Levito fuera del Hyundai fucsia.
Escribí
ayer un artículo sobre Marilyn Monroe para una publicación. Sobre la muerte,
presumiblemente asesinada, de la rubia platino que es el icono sexual por
antonomasia de todos los tiempos. Y, mientras lo escribía, sentía una enorme
desazón. Vi, una vez más, una foto famosa de la actriz, con los dos Kennedy,
embutida en un vestido que la desnudaba en vez de vestirla, tres meses antes de
su muerte, en el Madison Square Garden, tras su sensual Happy birthay cantado como si estuviera en mitad de un orgasmo. La
muchacha ingenua coqueteaba con sus dos verdugos, sin saberlo ella, y quizá
tampoco ellos en aquel momento. Tres meses más tarde Marilyn Monroe era un
cadáver helado que sacaban de su casa californiana y su muerte se cerró
afirmando que la inestable actriz se
había suicidado, aunque todo apuntaba a que fue un crimen de estado. Los
hermanos Kennedy, que tan buena prensa tenían por entonces en España, tenían
cara de no haber roto un plato, flequillo y sonrisa fácil. Odio a los tipos que
siempre están sonriendo: es una mueca. No nos engañemos con los Kennedy; eran
maquiavélicos, fríos y desalmados. Bien que era muy peligroso investigar a Robert
Kennedy, la última persona que vio a la actriz con vida el mismo día de su
muerte, porque el hermano del presidente era el Fiscal General del Estado
nombrado a dedo por JFK. Pero, ¿y los amigos, amantes y exesposos de la actriz?
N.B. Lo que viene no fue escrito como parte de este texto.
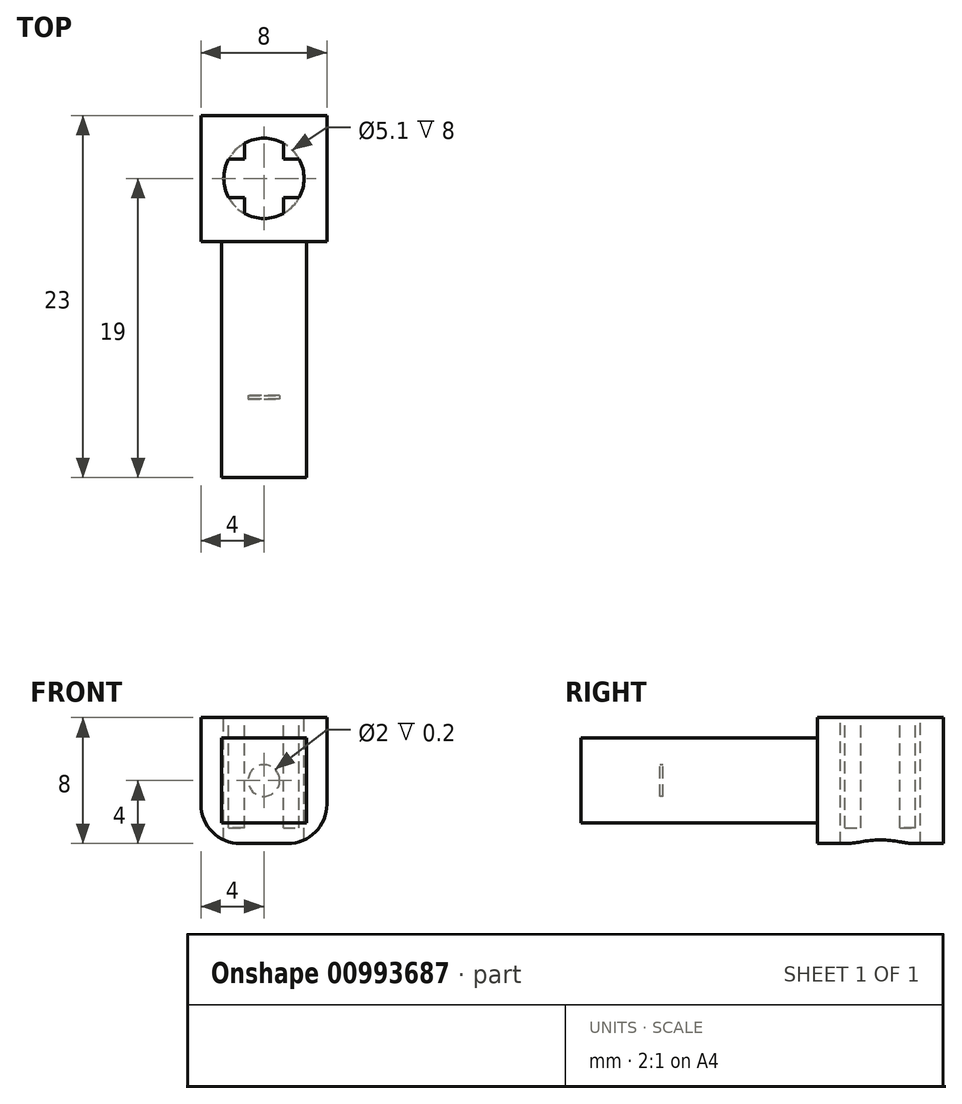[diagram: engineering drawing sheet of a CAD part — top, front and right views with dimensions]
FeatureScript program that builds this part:
annotation { "Feature Type Name" : "Feature", "Feature Type Description" : "" }
export const myFeature = defineFeature(function(context is Context, id is Id, definition is map)
    precondition{}
    {
        {
            var Q0;
            Q0=qCreatedBy(makeId("Front.planeOp"),FACE);
            var sketch = newSketch(context, id + "F0", { "sketchPlane" : qUnion([Q0])});
            skCircle(sketch, "E0", {"center": v(0, 0) * mm, "radius": 2.6 * mm});
            skSolve(sketch);
        }
        {
            var Q0;
            Q0=makeQuery(id+"F0.imprint","IMPRINT",FACE,{"disambiguationData":[TD([[makeQuery(id+"F0.imprint","IMPRINT",EDGE,{"derivedFrom":sQuery(id+"F0.wireOp",EDGE,"E0")}),1.0]])]});
            extrude(context, id + "F1", {"entities" : qUnion([Q0]), "depth" : 10 * mm});
        }
        {
            var Q0;
            Q0=makeQuery(id+"F1.opExtrude","CAP_FACE",FACE,{"disambiguationData":[OSD([sQuery(id+"F0.wireOp",EDGE,"E0")])],"isStart":true});
            var sketch = newSketch(context, id + "F2", { "sketchPlane" : qUnion([Q0])});
            skLineSegment(sketch, "E1.bottom", {"start": v(-4, 4) * mm, "end": v(4, 4) * mm});
            skLineSegment(sketch, "E1.top", {"start": v(-1.5, -4) * mm, "end": v(1.5, -4) * mm});
            skLineSegment(sketch, "E1.left", {"start": v(-4, 4) * mm, "end": v(-4, -1.5) * mm});
            skLineSegment(sketch, "E1.right", {"start": v(4, 4) * mm, "end": v(4, -1.5) * mm});
            skPoint(sketch, "E1.middle", {"position": v(0, 0) * mm});
            skPoint(sketch, "E2.visualSharp", {"position": v(-4, -4) * mm});
            skArc(sketch, "E2.filletArc", {"start": v(-4, -1.5) * mm, "mid": v(-3.27, -3.27) * mm, "end": v(-1.5, -4) * mm});
            skPoint(sketch, "E3.visualSharp", {"position": v(4, -4) * mm});
            skArc(sketch, "E3.filletArc", {"start": v(1.5, -4) * mm, "mid": v(3.27, -3.27) * mm, "end": v(4, -1.5) * mm});
            skSolve(sketch);
        }
        {
            var Q0;
            Q0=makeQuery(id+"F2.imprint","IMPRINT",FACE,{"disambiguationData":[TD([[makeQuery(id+"F2.imprint","IMPRINT",EDGE,{"derivedFrom":sQuery(id+"F2.wireOp",EDGE,"E1.bottom")}),-1.0]])]});
            var Q1;
            Q1=makeQuery(id+"F2.imprint","IMPRINT",FACE,{"disambiguationData":[TD([[makeQuery(id+"F2.imprint","IMPRINT",EDGE,{"derivedFrom":makeQuery(id+"F1.opExtrude","CAP_EDGE",EDGE,{"disambiguationData":[OSD([sQuery(id+"F0.wireOp",EDGE,"E0")])],"isStart":true})}),-1.0]])]});
            extrude(context, id + "F3", {"entities" : qUnion([Q0, Q1]), "operationType" : NewBodyOperationType.ADD, "depth" : 8 * mm});
        }
        {
            var Q0;
            Q0=makeQuery(id+"F3.opExtrude","SWEPT_FACE",FACE,{"disambiguationData":[OSD([sQuery(id+"F2.wireOp",EDGE,"E1.bottom")])]});
            var sketch = newSketch(context, id + "F4", { "sketchPlane" : qUnion([Q0])});
            skCircle(sketch, "E4", {"center": v(0, 4) * mm, "radius": 2.55 * mm});
            skSolve(sketch);
        }
        {
            var Q0;
            Q0=makeQuery(id+"F4.imprint","IMPRINT",FACE,{"disambiguationData":[TD([[makeQuery(id+"F4.imprint","IMPRINT",EDGE,{"derivedFrom":sQuery(id+"F4.wireOp",EDGE,"E4")}),1.0]])]});
            extrude(context, id + "F5", {"entities" : qUnion([Q0]), "operationType" : NewBodyOperationType.REMOVE, "endBound" : BoundingType.THROUGH_ALL, "oppositeDirection" : true, "depth" : 25 * mm});
        }
        {
            var Q0;
            Q0=makeQuery(id+"F1.opExtrude","CAP_FACE",FACE,{"disambiguationData":[OSD([sQuery(id+"F0.wireOp",EDGE,"E0")])],"isStart":false});
            var sketch = newSketch(context, id + "F6", { "sketchPlane" : qUnion([Q0])});
            skCircle(sketch, "E5", {"center": v(0, 0) * mm, "radius": 1 * mm});
            skSolve(sketch);
        }
        {
            var Q0;
            Q0=makeQuery(id+"F6.imprint","IMPRINT",FACE,{"disambiguationData":[TD([[makeQuery(id+"F6.imprint","IMPRINT",EDGE,{"derivedFrom":sQuery(id+"F6.wireOp",EDGE,"E5")}),1.0]])]});
            extrude(context, id + "F7", {"entities" : qUnion([Q0]), "operationType" : NewBodyOperationType.REMOVE, "oppositeDirection" : true, "depth" : 0.2 * mm});
        }
        {
            var Q0;
            Q0=makeQuery(id+"F3.opExtrude","CAP_FACE",FACE,{"disambiguationData":[OSD([sQuery(id+"F2.wireOp",EDGE,"E1.bottom"),sQuery(id+"F2.wireOp",EDGE,"E1.top"),sQuery(id+"F2.wireOp",EDGE,"E1.left"),sQuery(id+"F2.wireOp",EDGE,"E1.right")])],"isStart":true});
            var sketch = newSketch(context, id + "F8", { "sketchPlane" : qUnion([Q0])});
            skLineSegment(sketch, "E6.bottom", {"start": v(-2.7, 2.7) * mm, "end": v(2.7, 2.7) * mm});
            skLineSegment(sketch, "E6.top", {"start": v(-2.7, -2.7) * mm, "end": v(2.7, -2.7) * mm});
            skLineSegment(sketch, "E6.left", {"start": v(-2.7, 2.7) * mm, "end": v(-2.7, -2.7) * mm});
            skLineSegment(sketch, "E6.right", {"start": v(2.7, 2.7) * mm, "end": v(2.7, -2.7) * mm});
            skPoint(sketch, "E6.middle", {"position": v(0, 0) * mm});
            skSolve(sketch);
        }
        {
            var Q0;
            Q0=makeQuery(id+"F8.imprint","IMPRINT",FACE,{"disambiguationData":[TD([[makeQuery(id+"F8.imprint","IMPRINT",EDGE,{"derivedFrom":sQuery(id+"F8.wireOp",EDGE,"E6.bottom")}),-1.0]])]});
            extrude(context, id + "F9", {"entities" : qUnion([Q0]), "operationType" : NewBodyOperationType.ADD, "depth" : 15 * mm});
        }
        {
            var Q0;
            Q0=makeQuery(id+"F3.opExtrude","SWEPT_FACE",FACE,{"disambiguationData":[OSD([sQuery(id+"F2.wireOp",EDGE,"E1.bottom")])]});
            var sketch = newSketch(context, id + "F10", { "sketchPlane" : qUnion([Q0])});
            skLineSegment(sketch, "E7", {"start": v(-1.23, 5.23) * mm, "end": v(-1.23, 6.23) * mm});
            skLineSegment(sketch, "E8", {"start": v(-1.23, 5.23) * mm, "end": v(-2.23, 5.23) * mm});
            skArc(sketch, "E9", {"start": v(-2.23, 5.23) * mm, "mid": v(2.04, 2.47) * mm, "end": v(-1.8, 5.8) * mm});
            skSolve(sketch);
        }
        {
            var Q0;
            {var subQ0=sQuery(id+"F10.wireOp",EDGE,"E7");Q0=makeQuery(id+"F10.imprint","IMPRINT",FACE,{"disambiguationData":[TD([[makeQuery(id+"F10.imprint","IMPRINT",EDGE,{"derivedFrom":subQ0}),1.0]])]});}
            extrude(context, id + "F11", {"entities" : qUnion([Q0]), "operationType" : NewBodyOperationType.ADD, "oppositeDirection" : true, "depth" : 7 * mm});
        }
        {
            var Q0;
            Q0=makeQuery(id+"F11.boolean.opBoolean","MERGE",FACE,{"derivedFrom":[makeQuery(id+"F3.opExtrude","SWEPT_FACE",FACE,{"disambiguationData":[OSD([sQuery(id+"F2.wireOp",EDGE,"E1.bottom")])]}),makeQuery(id+"F11.opExtrude","CAP_FACE",FACE,{"disambiguationData":[OSD([sQuery(id+"F4.wireOp",EDGE,"E4"),sQuery(id+"F10.wireOp",EDGE,"E7"),sQuery(id+"F10.wireOp",EDGE,"E8"),sQuery(id+"F10.wireOp",EDGE,"E9")])],"isStart":true})]});
            var sketch = newSketch(context, id + "F12", { "sketchPlane" : qUnion([Q0])});
            skLineSegment(sketch, "E10", {"start": v(1.23, 6.23) * mm, "end": v(1.23, 5.23) * mm});
            skLineSegment(sketch, "E11", {"start": v(1.23, 5.23) * mm, "end": v(2.23, 5.23) * mm});
            skSolve(sketch);
        }
        {
            var Q0;
            {var subQ0=sQuery(id+"F12.wireOp",EDGE,"E10");Q0=makeQuery(id+"F12.imprint","IMPRINT",FACE,{"disambiguationData":[TD([[makeQuery(id+"F12.imprint","IMPRINT",EDGE,{"derivedFrom":subQ0}),1.0]])]});}
            extrude(context, id + "F13", {"entities" : qUnion([Q0]), "operationType" : NewBodyOperationType.ADD, "oppositeDirection" : true, "depth" : 7 * mm});
        }
        {
            var Q0;
            {var subQ0=sQuery(id+"F4.wireOp",EDGE,"E4");Q0=makeQuery(id+"F13.boolean.opBoolean","MERGE",FACE,{"derivedFrom":[makeQuery(id+"F11.boolean.opBoolean","MERGE",FACE,{"derivedFrom":[makeQuery(id+"F3.opExtrude","SWEPT_FACE",FACE,{"disambiguationData":[OSD([sQuery(id+"F2.wireOp",EDGE,"E1.bottom")])]}),makeQuery(id+"F11.opExtrude","CAP_FACE",FACE,{"disambiguationData":[OSD([subQ0,sQuery(id+"F10.wireOp",EDGE,"E7"),sQuery(id+"F10.wireOp",EDGE,"E8"),sQuery(id+"F10.wireOp",EDGE,"E9")])],"isStart":true})]}),makeQuery(id+"F13.opExtrude","CAP_FACE",FACE,{"disambiguationData":[OSD([subQ0,sQuery(id+"F12.wireOp",EDGE,"E10"),sQuery(id+"F12.wireOp",EDGE,"E11")])],"isStart":true})]});}
            var sketch = newSketch(context, id + "F14", { "sketchPlane" : qUnion([Q0])});
            skLineSegment(sketch, "E12", {"start": v(-1.23, 1.77) * mm, "end": v(-1.23, 2.77) * mm});
            skLineSegment(sketch, "E13", {"start": v(-1.23, 2.77) * mm, "end": v(-2.23, 2.77) * mm});
            skLineSegment(sketch, "E14.MirrorCS", {"start": v(1.23, 2.77) * mm, "end": v(2.23, 2.77) * mm});
            skLineSegment(sketch, "E15.MirrorCS", {"start": v(1.23, 1.77) * mm, "end": v(1.23, 2.77) * mm});
            skSolve(sketch);
        }
        {
            var Q0;
            {var subQ0=sQuery(id+"F14.wireOp",EDGE,"E12");Q0=makeQuery(id+"F14.imprint","IMPRINT",FACE,{"disambiguationData":[TD([[makeQuery(id+"F14.imprint","IMPRINT",EDGE,{"derivedFrom":subQ0}),1.0]])]});}
            extrude(context, id + "F15", {"entities" : qUnion([Q0]), "operationType" : NewBodyOperationType.ADD, "oppositeDirection" : true, "depth" : 7 * mm});
        }
        {
            var Q0;
            {var subQ0=sQuery(id+"F14.wireOp",EDGE,"E14.MirrorCS");Q0=makeQuery(id+"F14.imprint","IMPRINT",FACE,{"disambiguationData":[TD([[makeQuery(id+"F14.imprint","IMPRINT",EDGE,{"derivedFrom":subQ0}),-1.0]])]});}
            extrude(context, id + "F16", {"entities" : qUnion([Q0]), "operationType" : NewBodyOperationType.ADD, "oppositeDirection" : true, "depth" : 7 * mm});
        }
        {
            var Q0;
            Q0=makeQuery(id+"F6.imprint","IMPRINT",FACE,{"disambiguationData":[TD([[makeQuery(id+"F6.imprint","IMPRINT",EDGE,{"derivedFrom":sQuery(id+"F6.wireOp",EDGE,"E5")}),-1.0]])]});
            var Q1;
            Q1=makeQuery(id+"F6.imprint","IMPRINT",FACE,{"disambiguationData":[TD([[makeQuery(id+"F6.imprint","IMPRINT",EDGE,{"derivedFrom":sQuery(id+"F6.wireOp",EDGE,"E5")}),1.0]])]});
            extrude(context, id + "F17", {"entities" : qUnion([Q0, Q1]), "operationType" : NewBodyOperationType.ADD, "depth" : 5 * mm});
        }
    });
¿Por qué no se movieron? ¿Por qué no dijo nada Arthur Miller, que estuvo casado
con ella y siempre tuvo un prestigio intelectual? ¿Qué le diría Frank Sinatra a
JFK cuando se reuniera con él? ¿Por qué
no utilizó la prensa el vitriólico Truman Capote para apuntar hacia los
sospechosos de esa vil muerte? ¿Y los millones de fans y adoradores de la
actriz? ¿Dónde estaban? ¿Por qué no pidieron justicia?
Escribir
ese artículo, que se centra en los aspectos de novela negra que tuvo el caso,
hace que me invada una sensación desagradable, de asco profundo hacia la
especie humana, de asco inmenso hacia ese par de hermanos que luego sufrieron
en sus carnes la muerte violenta y volvió a suceder con ellos lo mismo: ni su
viuda ni sus hermanos exigieron el esclarecimiento de la verdad, se conformaron
con la teoría de esa bala que entró y salió del cuerpo del presidente a su
antojo. ¿Con que amenazarían a Robert Kennedy que fue asesinado un año después
que su hermano? ¿Con desvelar, entre otras cosas, la trama del asesinato de
Marilyn Monroe? ¡Qué ingenua e imprudente fue la Monroe relacionándose con ese
par de poderosos chacales! Primero asesinaron a Norma Jean; luego a Marilyn
Monroe. Y sigue siendo el suyo uno de los cadáveres más rentables de la
humanidad: 25 millones de dólares anuales.
Conduzco
en silencio. No noto el cansancio. El GPS me dice que llegaré a mi destino en
media hora. La carretera es una línea recta y larga con algunos cambios de
rasante y carriles para adelantar. Ya no hay camiones. Apenas coches. Llegamos
a Cortez y el Motel Super8 aparece en la
calle principal del pueblo. Un empleado imberbe comprueba la reserva y pasa mi
tarjeta de crédito. La 218. Con tantos números de habitaciones y moteles en
este viaje olvido siempre cuál es la actual.
En
la habitación la cena es suculenta, de acorde con el día que ha ido decayendo. Pringles con sabor a jalapeño;
galletitas saladas de color salmón; y almendras fritas. A falta de
Gewutztreminer o Reisling buenas son dos latas de Sunkist Orange.